I wanted to open up a dialogue about #Autism and medication. I receive many emails asking for advice about whether or not I think it’s okay to medicate their child for #Autism related behavioral issues etc.

I wanted to open this up to discussion. 

What is your personal experience with deciding whether or not to medicate your child, for whatever reason? What were your concerns? Was your doctor helpful? Have medications benefited your child or not?

I think this is an important topic because so many of us struggle with deciding whether or not to medicate our child. Hearing from other parents can really be a positive thing, regardless of opinions. Knowing that your are not the only one that has had to make this difficult decision can be comforting. Please share your questions, experience or even just your opinions.

Remember that I require that all my readers be treated with respect and dignity, regardless of differing opinions. 🙂

I will share my experience with medicating any of my kids. For us it came down to quality of life concerns. If medications could improve their quality of life, that was a good reason to consider it. We always researched everything before a new medication was started. One of the things I would ask myself is why are we even thing about this?  Are we considering this to simply make our lives easier or is this the best thing for our son.

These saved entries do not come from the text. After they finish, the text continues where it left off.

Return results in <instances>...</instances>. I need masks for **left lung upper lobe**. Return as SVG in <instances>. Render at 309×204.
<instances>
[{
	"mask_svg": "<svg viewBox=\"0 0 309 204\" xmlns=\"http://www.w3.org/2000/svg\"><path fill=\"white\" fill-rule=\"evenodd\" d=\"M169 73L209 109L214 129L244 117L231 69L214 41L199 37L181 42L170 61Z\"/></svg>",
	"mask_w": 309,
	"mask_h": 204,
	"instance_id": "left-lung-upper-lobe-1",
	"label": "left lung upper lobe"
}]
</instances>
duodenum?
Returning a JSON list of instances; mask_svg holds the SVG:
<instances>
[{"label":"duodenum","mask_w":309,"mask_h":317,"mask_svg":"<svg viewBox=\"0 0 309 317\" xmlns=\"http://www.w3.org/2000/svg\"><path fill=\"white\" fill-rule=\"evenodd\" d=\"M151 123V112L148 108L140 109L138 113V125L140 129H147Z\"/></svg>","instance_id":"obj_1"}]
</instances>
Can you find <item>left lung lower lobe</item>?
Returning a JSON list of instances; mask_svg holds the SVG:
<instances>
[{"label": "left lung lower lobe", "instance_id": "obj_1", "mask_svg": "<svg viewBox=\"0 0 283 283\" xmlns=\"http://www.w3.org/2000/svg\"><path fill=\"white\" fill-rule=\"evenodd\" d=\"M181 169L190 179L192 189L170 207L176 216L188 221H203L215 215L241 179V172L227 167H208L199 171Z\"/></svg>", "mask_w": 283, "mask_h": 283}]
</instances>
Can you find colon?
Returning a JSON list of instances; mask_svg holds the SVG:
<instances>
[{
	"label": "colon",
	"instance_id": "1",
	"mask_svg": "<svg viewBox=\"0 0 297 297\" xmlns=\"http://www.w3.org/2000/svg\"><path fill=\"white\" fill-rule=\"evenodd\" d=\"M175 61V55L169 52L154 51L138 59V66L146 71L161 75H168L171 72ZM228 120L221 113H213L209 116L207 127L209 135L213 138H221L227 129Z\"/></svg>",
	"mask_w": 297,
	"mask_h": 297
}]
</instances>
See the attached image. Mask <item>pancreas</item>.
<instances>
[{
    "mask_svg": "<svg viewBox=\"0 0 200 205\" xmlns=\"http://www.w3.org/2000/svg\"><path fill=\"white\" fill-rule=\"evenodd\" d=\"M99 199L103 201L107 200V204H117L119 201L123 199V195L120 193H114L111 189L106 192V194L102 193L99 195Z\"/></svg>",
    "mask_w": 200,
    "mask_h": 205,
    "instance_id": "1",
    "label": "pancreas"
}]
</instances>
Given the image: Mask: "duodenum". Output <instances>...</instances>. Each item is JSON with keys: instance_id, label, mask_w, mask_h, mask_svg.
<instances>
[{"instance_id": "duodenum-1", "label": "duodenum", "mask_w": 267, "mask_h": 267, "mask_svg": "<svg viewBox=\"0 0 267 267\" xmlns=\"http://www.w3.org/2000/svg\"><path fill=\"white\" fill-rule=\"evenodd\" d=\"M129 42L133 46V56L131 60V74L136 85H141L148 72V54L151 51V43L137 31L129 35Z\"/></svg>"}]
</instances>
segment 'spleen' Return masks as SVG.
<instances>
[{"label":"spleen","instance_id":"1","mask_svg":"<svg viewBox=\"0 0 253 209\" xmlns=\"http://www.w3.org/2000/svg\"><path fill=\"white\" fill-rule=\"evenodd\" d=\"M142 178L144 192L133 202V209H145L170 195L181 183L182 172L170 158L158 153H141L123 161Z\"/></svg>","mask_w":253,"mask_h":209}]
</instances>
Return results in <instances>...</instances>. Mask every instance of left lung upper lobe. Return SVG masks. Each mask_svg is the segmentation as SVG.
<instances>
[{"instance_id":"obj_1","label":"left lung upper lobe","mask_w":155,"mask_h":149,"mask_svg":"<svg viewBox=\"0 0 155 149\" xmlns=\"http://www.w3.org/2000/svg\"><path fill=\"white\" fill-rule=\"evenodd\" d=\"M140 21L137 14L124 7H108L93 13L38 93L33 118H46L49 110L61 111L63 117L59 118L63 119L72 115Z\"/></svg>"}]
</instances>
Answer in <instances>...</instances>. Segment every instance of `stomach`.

The decisions were never easy ones, especially with the hardcore medications we had to consider but with that said, it’s heartbreaking to watch your child struggle when there is something that could help. In so many ways, medications have helped our oldest Gavin, to regain part of his life that had been taken away by constant visual and auditory hallucinations brought on by a rare form of childhood schizophrenia.  Knowing he’s no longer afraid of things that only he could see and hear is indescribable. Truthfully, bringing him relief brought it for us as well.

Rob Gorski

Full time, work from home single Dad to my 3 amazing boys. Oh...and creator fo this blog. :-)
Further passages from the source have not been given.